Extracted page text data:
# # # # # # #

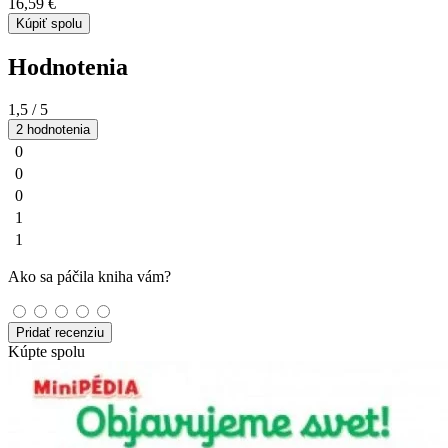
16,59 €
Kúpiť spolu
Hodnotenia
1,5
/ 5
2 hodnotenia
0
0
0
1
1
Ako sa páčila kniha vám?
Pridať recenziu
Kúpte spolu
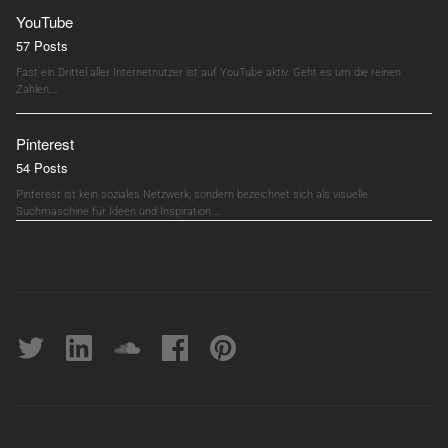
YouTube
57 Posts
Fast ein Drittel aller Internetnutzer ist auf YouTube aktiv. Geht es um die reinen
Zahlen,…
Pinterest
54 Posts
Pinterest ist kein soziales Netzwerk, sondern bezeichnet sich als visuelle
Suchmaschine für Ideen und Inspiration.…
Twitter
linkedin
soundcloud
Facebook
pinterest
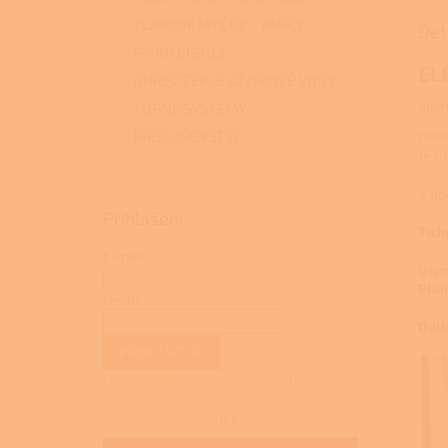
TLAKOVÉ MYČKY - VAPKY
Det
PARNÍ ČISTIČE
EL
OHŘEV TEPLÉ UŽITKOVÉ VODY
Elek
TOPNÉ SYSTÉMY
nemů
PŘÍSLUŠENSTVÍ
Je t
V no
Přihlášení
Tich
E-mail
Úspo
Plam
Heslo
Dálk
PŘIHLÁSIT SE
Nová registrace
Zapomenuté heslo
nebo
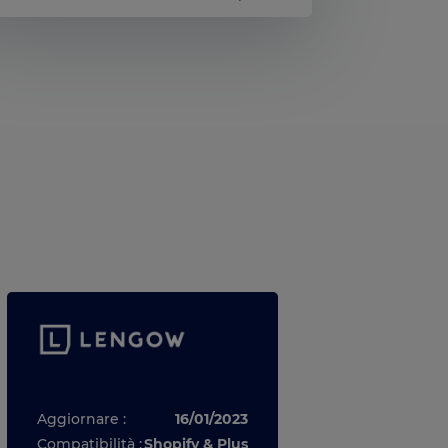
Aggiornare :
16/01/2023
Compatibilità :
Shopify & Plus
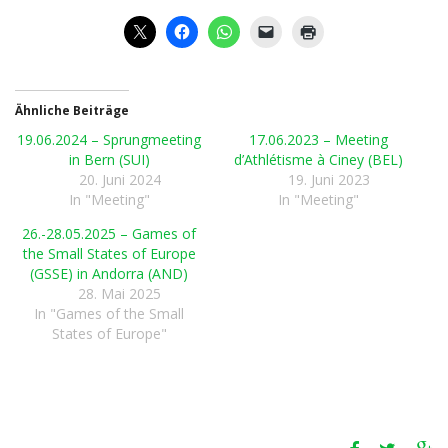
Ähnliche Beiträge
19.06.2024 – Sprungmeeting
17.06.2023 – Meeting
in Bern (SUI)
d’Athlétisme à Ciney (BEL)
20. Juni 2024
19. Juni 2023
In "Meeting"
In "Meeting"
26.-28.05.2025 – Games of
the Small States of Europe
(GSSE) in Andorra (AND)
28. Mai 2025
In "Games of the Small
States of Europe"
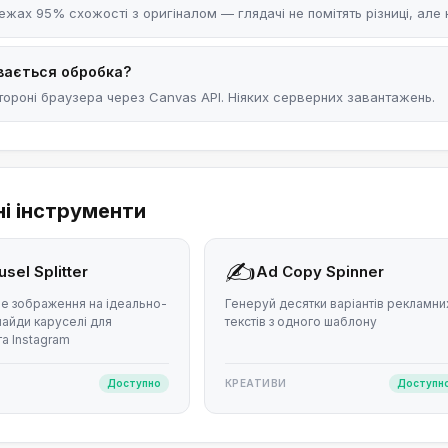
ежах 95% схожості з оригіналом — глядачі не помітять різниці, але 
вається обробка?
тороні браузера через Canvas API. Ніяких серверних завантажень.
ні інструменти
✍️
sel Splitter
Ad Copy Spinner
не зображення на ідеально-
Генеруй десятки варіантів рекламни
лайди каруселі для
текстів з одного шаблону
а Instagram
Доступно
КРЕАТИВИ
Доступн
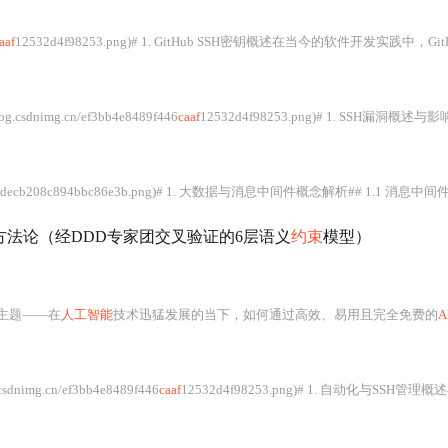
aaf
12532d4f98253.png)# 1. GitHub SSH密钥概述在当今的软件开发实践中，GitHub已成为版本控制系统的核心平台之一。为
log.csdnimg.cn/ef3bb4e8489f446
caaf
12532d4f98253.png)# 1. SSH漏洞概述与影响## 1.1 SSH协议的角色与重要性SSH（Secure She
bbc86e3b.png)# 1. 大数据与消息中间件概念解析## 1.1 消息中间件与大数据的关系消息中间件作为分布式系统中重要的通信基础组件，在大数据时代扮演了至关重要的角色。消息中间件能够提供应用解耦、异步消息传递、流量削峰和系统扩展等关键功能，这些功能对于处理大规模数据流至关重要。大数据系统中，实时数据流处理和批量数据处
法论（经DDD专家团交叉验证的6层语义
约束
模型）
主题——在
人工智能
技术迅猛发展的当下，如何通过高效、易用且完全免费的
A
.csdnimg.cn/ef3bb4e8489f446
caaf
12532d4f98253.png)# 1. 自动化与SSH管理概述在当今的IT行业中，自动化是提高效率和降低错误率的重要途径。自动化可以应用于测试、部署、监控等众多场景。在这一背景下，SSH（Se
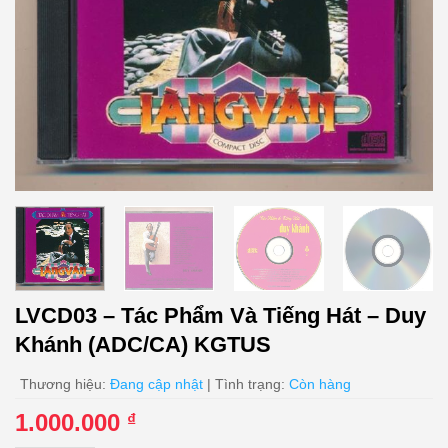
LVCD03 – Tác Phẩm Và Tiếng Hát – Duy
Khánh (ADC/CA) KGTUS
Thương hiệu:
Đang cập nhật
| Tình trạng:
Còn hàng
1.000.000
₫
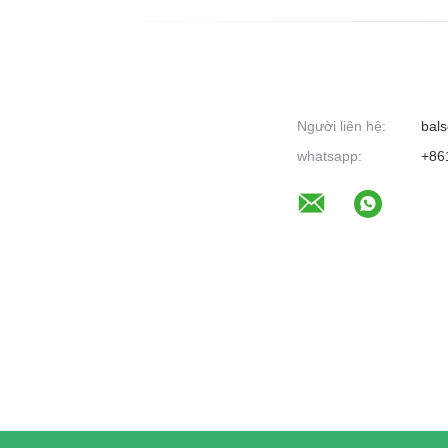
Người liên hệ:
bals
whatsapp:
+86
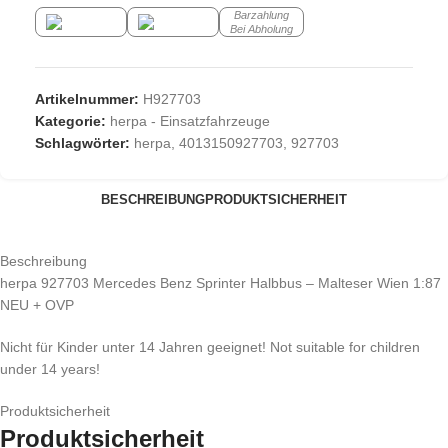
Barzahlung
Bei Abholung
Artikelnummer:
H927703
Kategorie:
herpa - Einsatzfahrzeuge
Schlagwörter:
herpa
,
4013150927703
,
927703
BESCHREIBUNG
PRODUKTSICHERHEIT
Beschreibung
herpa 927703 Mercedes Benz Sprinter Halbbus – Malteser Wien 1:87
NEU + OVP
Nicht für Kinder unter 14 Jahren geeignet! Not suitable for children
under 14 years!
Produktsicherheit
Produktsicherheit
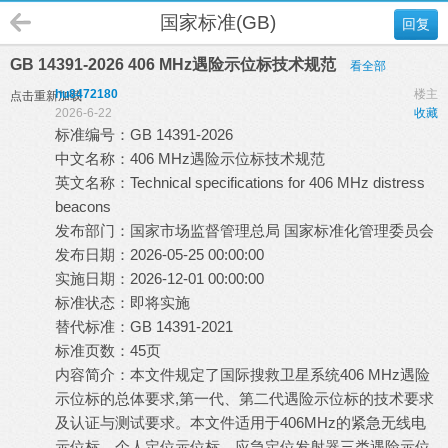
国家标准(GB)
回复
GB 14391-2026 406 MHz遇险示位标技术规范
看全部
hu8472180
楼主
点击重新加载
2026-6-22
收藏
标准编号：GB 14391-2026
中文名称：406 MHz遇险示位标技术规范
英文名称：Technical specifications for 406 MHz distress
beacons
发布部门：国家市场监督管理总局 国家标准化管理委员会
发布日期：2026-05-25 00:00:00
实施日期：2026-12-01 00:00:00
标准状态：即将实施
替代标准：GB 14391-2021
标准页数：45页
内容简介：本文件规定了国际搜救卫星系统406 MHz遇险
示位标的总体要求,第一代、第二代遇险示位标的技术要求
及认证与测试要求。本文件适用于406MHz的紧急无线电
示位标、个人定位示位标、应急定位发射器三类遇险示位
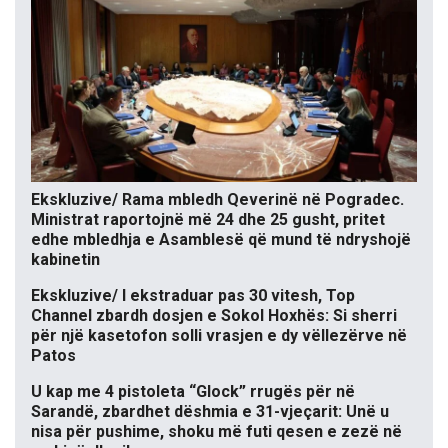
Ekskluzive/ Rama mbledh Qeverinë në Pogradec.
Ministrat raportojnë më 24 dhe 25 gusht, pritet
edhe mbledhja e Asamblesë që mund të ndryshojë
kabinetin
Ekskluzive/ I ekstraduar pas 30 vitesh, Top
Channel zbardh dosjen e Sokol Hoxhës: Si sherri
për një kasetofon solli vrasjen e dy vëllezërve në
Patos
U kap me 4 pistoleta “Glock” rrugës për në
Sarandë, zbardhet dëshmia e 31-vjeçarit: Unë u
nisa për pushime, shoku më futi qesen e zezë në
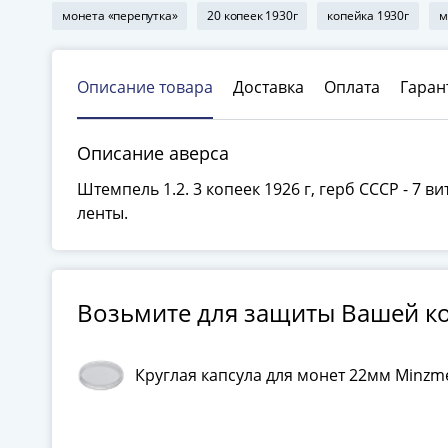
монета «перепутка»
20 копеек 1930г
копейка 1930г
м
Описание товара
Доставка
Оплата
Гаран
Описание аверса
Штемпель 1.2. 3 копеек 1926 г, герб СССР - 7 ви
ленты.
Возьмите для защиты Вашей к
Круглая капсула для монет 22мм Minzme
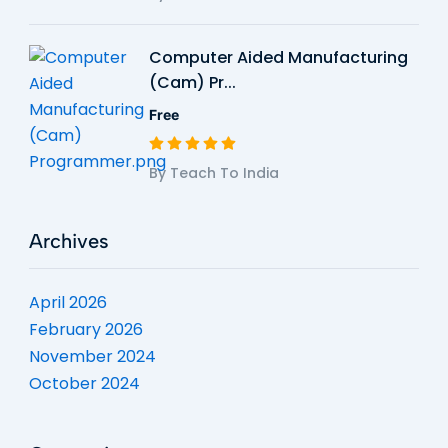
Computer Aided Manufacturing
(Cam) Pr...
Free
By Teach To India
Archives
April 2026
February 2026
November 2024
October 2024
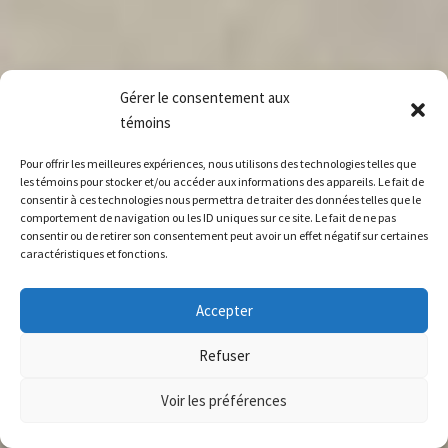
Gérer le consentement aux
témoins
Pour offrir les meilleures expériences, nous utilisons des technologies telles que
les témoins pour stocker et/ou accéder aux informations des appareils. Le fait de
consentir à ces technologies nous permettra de traiter des données telles que le
comportement de navigation ou les ID uniques sur ce site. Le fait de ne pas
consentir ou de retirer son consentement peut avoir un effet négatif sur certaines
caractéristiques et fonctions.
Accepter
Refuser
Voir les préférences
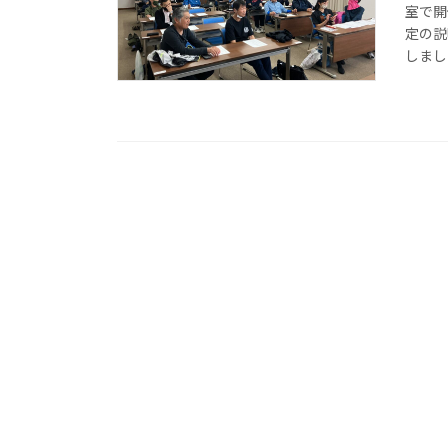
室で開
定の説
しまし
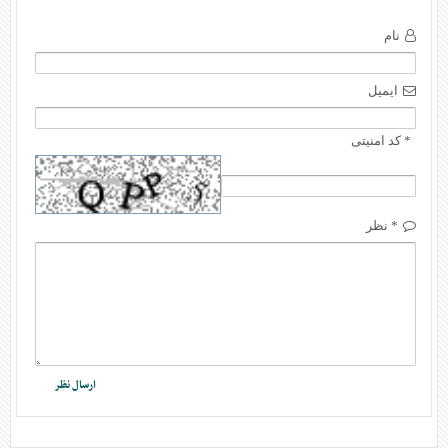
نام
ایمیل
* کد امنیتی
* نظر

# # # # # # #

Copy every line of the listing above character for character, leaving out the picture lines.

▸ SOLUTION TO THIS EXERCISE
16,59 €
Kúpiť spolu
Hodnotenia
1,5
/ 5
2 hodnotenia
0
0
0
1
1
Ako sa páčila kniha vám?
Pridať recenziu
Kúpte spolu
YouTube
57 Posts
Fast ein Drittel aller Internetnutzer ist auf YouTube aktiv. Geht es um die reinen
Zahlen,…
Pinterest
54 Posts
Pinterest ist kein soziales Netzwerk, sondern bezeichnet sich als visuelle
Suchmaschine für Ideen und Inspiration.…
Twitter
linkedin
soundcloud
Facebook
pinterest
TLAKOVÉ MYČKY - VAPKY
Det
PARNÍ ČISTIČE
EL
OHŘEV TEPLÉ UŽITKOVÉ VODY
Elek
TOPNÉ SYSTÉMY
nemů
PŘÍSLUŠENSTVÍ
Je t
V no
Přihlášení
Tich
E-mail
Úspo
Plam
Heslo
Dálk
PŘIHLÁSIT SE
Nová registrace
Zapomenuté heslo
nebo
Aggiornare :
16/01/2023
Compatibilità :
Shopify & Plus
Ähnliche Beiträge
19.06.2024 – Sprungmeeting
17.06.2023 – Meeting
in Bern (SUI)
d’Athlétisme à Ciney (BEL)
20. Juni 2024
19. Juni 2023
In "Meeting"
In "Meeting"
26.-28.05.2025 – Games of
the Small States of Europe
(GSSE) in Andorra (AND)
28. Mai 2025
In "Games of the Small
States of Europe"
ежах 95% схожості з оригіналом — глядачі не помітять різниці, але 
вається обробка?
тороні браузера через Canvas API. Ніяких серверних завантажень.
ні інструменти
✍️
sel Splitter
Ad Copy Spinner
не зображення на ідеально-
Генеруй десятки варіантів рекламни
лайди каруселі для
текстів з одного шаблону
а Instagram
Доступно
КРЕАТИВИ
Доступн
aaf
12532d4f98253.png)# 1. GitHub SSH密钥概述在当今的软件开发实践中，GitHub已成为版本控制系统的核心平台之一。为
log.csdnimg.cn/ef3bb4e8489f446
caaf
12532d4f98253.png)# 1. SSH漏洞概述与影响## 1.1 SSH协议的角色与重要性SSH（Secure She
bbc86e3b.png)# 1. 大数据与消息中间件概念解析## 1.1 消息中间件与大数据的关系消息中间件作为分布式系统中重要的通信基础组件，在大数据时代扮演了至关重要的角色。消息中间件能够提供应用解耦、异步消息传递、流量削峰和系统扩展等关键功能，这些功能对于处理大规模数据流至关重要。大数据系统中，实时数据流处理和批量数据处
法论（经DDD专家团交叉验证的6层语义
约束
模型）
主题——在
人工智能
技术迅猛发展的当下，如何通过高效、易用且完全免费的
A
.csdnimg.cn/ef3bb4e8489f446
caaf
12532d4f98253.png)# 1. 自动化与SSH管理概述在当今的IT行业中，自动化是提高效率和降低错误率的重要途径。自动化可以应用于测试、部署、监控等众多场景。在这一背景下，SSH（Se
LVCD03 – Tác Phẩm Và Tiếng Hát – Duy
Khánh (ADC/CA) KGTUS
Thương hiệu:
Đang cập nhật
| Tình trạng:
Còn hàng
1.000.000
₫
Người liên hệ:
bals
whatsapp:
+86
Barzahlung
Bei Abholung
Artikelnummer:
H927703
Kategorie:
herpa - Einsatzfahrzeuge
Schlagwörter:
herpa
,
4013150927703
,
927703
BESCHREIBUNG
PRODUKTSICHERHEIT
Beschreibung
herpa 927703 Mercedes Benz Sprinter Halbbus – Malteser Wien 1:87
NEU + OVP
Nicht für Kinder unter 14 Jahren geeignet! Not suitable for children
under 14 years!
Produktsicherheit
Produktsicherheit
国家标准(GB)
回复
GB 14391-2026 406 MHz遇险示位标技术规范
看全部
hu8472180
楼主
点击重新加载
2026-6-22
收藏
标准编号：GB 14391-2026
中文名称：406 MHz遇险示位标技术规范
英文名称：Technical specifications for 406 MHz distress
beacons
发布部门：国家市场监督管理总局 国家标准化管理委员会
发布日期：2026-05-25 00:00:00
实施日期：2026-12-01 00:00:00
标准状态：即将实施
替代标准：GB 14391-2021
标准页数：45页
内容简介：本文件规定了国际搜救卫星系统406 MHz遇险
示位标的总体要求,第一代、第二代遇险示位标的技术要求
及认证与测试要求。本文件适用于406MHz的紧急无线电
示位标、个人定位示位标、应急定位发射器三类遇险示位
Ekskluzive/ Rama mbledh Qeverinë në Pogradec.
Ministrat raportojnë më 24 dhe 25 gusht, pritet
edhe mbledhja e Asamblesë që mund të ndryshojë
kabinetin
Ekskluzive/ I ekstraduar pas 30 vitesh, Top
Channel zbardh dosjen e Sokol Hoxhës: Si sherri
për një kasetofon solli vrasjen e dy vëllezërve në
Patos
U kap me 4 pistoleta “Glock” rrugës për në
Sarandë, zbardhet dëshmia e 31-vjeçarit: Unë u
nisa për pushime, shoku më futi qesen e zezë në
монета «перепутка»
20 копеек 1930г
копейка 1930г
м
Описание товара
Доставка
Оплата
Гаран
Описание аверса
Штемпель 1.2. 3 копеек 1926 г, герб СССР - 7 ви
ленты.
Возьмите для защиты Вашей к
Круглая капсула для монет 22мм Minzme
Computer Aided Manufacturing
(Cam) Pr...
Free
By Teach To India
Archives
April 2026
February 2026
November 2024
October 2024
Gérer le consentement aux
témoins
Pour offrir les meilleures expériences, nous utilisons des technologies telles que
les témoins pour stocker et/ou accéder aux informations des appareils. Le fait de
consentir à ces technologies nous permettra de traiter des données telles que le
comportement de navigation ou les ID uniques sur ce site. Le fait de ne pas
consentir ou de retirer son consentement peut avoir un effet négatif sur certaines
caractéristiques et fonctions.
Accepter
Refuser
Voir les préférences
室で開
定の説
しまし
نام
ایمیل
* کد امنیتی
* نظر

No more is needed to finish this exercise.